» What you are asked to do
Using the listing below, report all lines holding the word "search".

» Data supplied
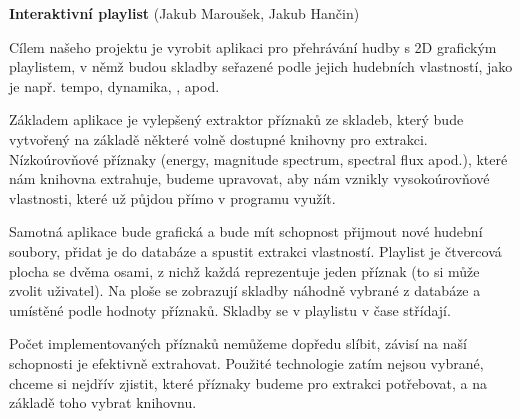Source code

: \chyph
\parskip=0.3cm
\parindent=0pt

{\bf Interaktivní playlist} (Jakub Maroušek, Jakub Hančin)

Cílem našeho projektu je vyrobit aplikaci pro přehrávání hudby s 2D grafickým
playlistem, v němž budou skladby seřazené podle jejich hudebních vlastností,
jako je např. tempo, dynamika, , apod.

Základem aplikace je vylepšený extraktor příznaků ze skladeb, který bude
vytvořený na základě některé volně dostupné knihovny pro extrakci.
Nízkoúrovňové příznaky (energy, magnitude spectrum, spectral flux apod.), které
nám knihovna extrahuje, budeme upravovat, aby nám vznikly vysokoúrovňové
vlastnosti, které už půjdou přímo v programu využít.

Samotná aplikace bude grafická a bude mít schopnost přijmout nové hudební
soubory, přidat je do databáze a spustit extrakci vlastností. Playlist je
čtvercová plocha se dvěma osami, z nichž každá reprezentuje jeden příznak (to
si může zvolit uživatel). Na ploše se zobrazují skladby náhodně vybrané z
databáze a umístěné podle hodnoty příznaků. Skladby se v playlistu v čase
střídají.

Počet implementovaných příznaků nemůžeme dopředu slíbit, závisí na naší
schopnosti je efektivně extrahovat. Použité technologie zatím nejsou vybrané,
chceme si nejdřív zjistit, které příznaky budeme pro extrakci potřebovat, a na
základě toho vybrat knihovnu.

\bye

* * *

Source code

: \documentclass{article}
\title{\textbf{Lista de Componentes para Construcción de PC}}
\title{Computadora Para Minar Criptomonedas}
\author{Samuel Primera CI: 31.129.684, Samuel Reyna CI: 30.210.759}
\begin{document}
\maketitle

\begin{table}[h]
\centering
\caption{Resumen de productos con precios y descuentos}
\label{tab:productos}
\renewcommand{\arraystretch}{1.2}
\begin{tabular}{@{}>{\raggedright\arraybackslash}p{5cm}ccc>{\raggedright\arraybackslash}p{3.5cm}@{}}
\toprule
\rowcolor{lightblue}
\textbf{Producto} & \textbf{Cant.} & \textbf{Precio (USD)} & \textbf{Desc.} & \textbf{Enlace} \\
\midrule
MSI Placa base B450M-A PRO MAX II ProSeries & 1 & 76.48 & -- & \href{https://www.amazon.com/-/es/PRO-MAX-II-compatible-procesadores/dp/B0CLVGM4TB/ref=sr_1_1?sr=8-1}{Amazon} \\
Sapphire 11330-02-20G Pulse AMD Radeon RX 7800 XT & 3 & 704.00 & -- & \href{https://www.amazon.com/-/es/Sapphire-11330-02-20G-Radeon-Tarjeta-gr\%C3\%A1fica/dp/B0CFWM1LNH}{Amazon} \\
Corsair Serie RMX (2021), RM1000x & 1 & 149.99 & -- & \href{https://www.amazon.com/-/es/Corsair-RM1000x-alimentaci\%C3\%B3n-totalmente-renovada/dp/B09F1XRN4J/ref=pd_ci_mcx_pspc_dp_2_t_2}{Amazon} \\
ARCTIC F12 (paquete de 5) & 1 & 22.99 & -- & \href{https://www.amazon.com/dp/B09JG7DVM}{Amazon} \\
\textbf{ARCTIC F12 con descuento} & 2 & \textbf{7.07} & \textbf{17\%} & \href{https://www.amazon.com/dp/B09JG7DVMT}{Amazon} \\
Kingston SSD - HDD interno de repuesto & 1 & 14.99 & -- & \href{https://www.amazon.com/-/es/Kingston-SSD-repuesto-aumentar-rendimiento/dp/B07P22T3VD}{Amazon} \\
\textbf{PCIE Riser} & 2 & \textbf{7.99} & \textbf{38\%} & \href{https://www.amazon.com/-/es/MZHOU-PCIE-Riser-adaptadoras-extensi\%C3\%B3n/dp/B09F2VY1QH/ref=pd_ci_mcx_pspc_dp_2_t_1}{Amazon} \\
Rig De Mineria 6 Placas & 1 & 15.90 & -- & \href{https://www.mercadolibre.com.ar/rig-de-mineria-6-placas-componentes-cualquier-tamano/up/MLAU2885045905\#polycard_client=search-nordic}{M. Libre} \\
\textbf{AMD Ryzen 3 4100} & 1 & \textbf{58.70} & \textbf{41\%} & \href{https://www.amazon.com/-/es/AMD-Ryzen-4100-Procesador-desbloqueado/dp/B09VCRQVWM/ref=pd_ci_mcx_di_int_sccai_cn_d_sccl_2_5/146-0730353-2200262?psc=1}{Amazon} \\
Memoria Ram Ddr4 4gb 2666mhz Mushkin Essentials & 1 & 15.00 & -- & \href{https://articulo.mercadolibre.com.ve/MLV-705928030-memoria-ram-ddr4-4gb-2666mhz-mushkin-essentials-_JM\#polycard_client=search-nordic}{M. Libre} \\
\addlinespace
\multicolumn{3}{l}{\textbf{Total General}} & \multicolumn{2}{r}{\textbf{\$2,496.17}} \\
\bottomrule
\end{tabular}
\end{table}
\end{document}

» Response to this task
Rig De Mineria 6 Placas & 1 & 15.90 & -- & \href{https://www.mercadolibre.com.ar/rig-de-mineria-6-placas-componentes-cualquier-tamano/up/MLAU2885045905\#polycard_client=search-nordic}{M. Libre} \\
Memoria Ram Ddr4 4gb 2666mhz Mushkin Essentials & 1 & 15.00 & -- & \href{https://articulo.mercadolibre.com.ve/MLV-705928030-memoria-ram-ddr4-4gb-2666mhz-mushkin-essentials-_JM\#polycard_client=search-nordic}{M. Libre} \\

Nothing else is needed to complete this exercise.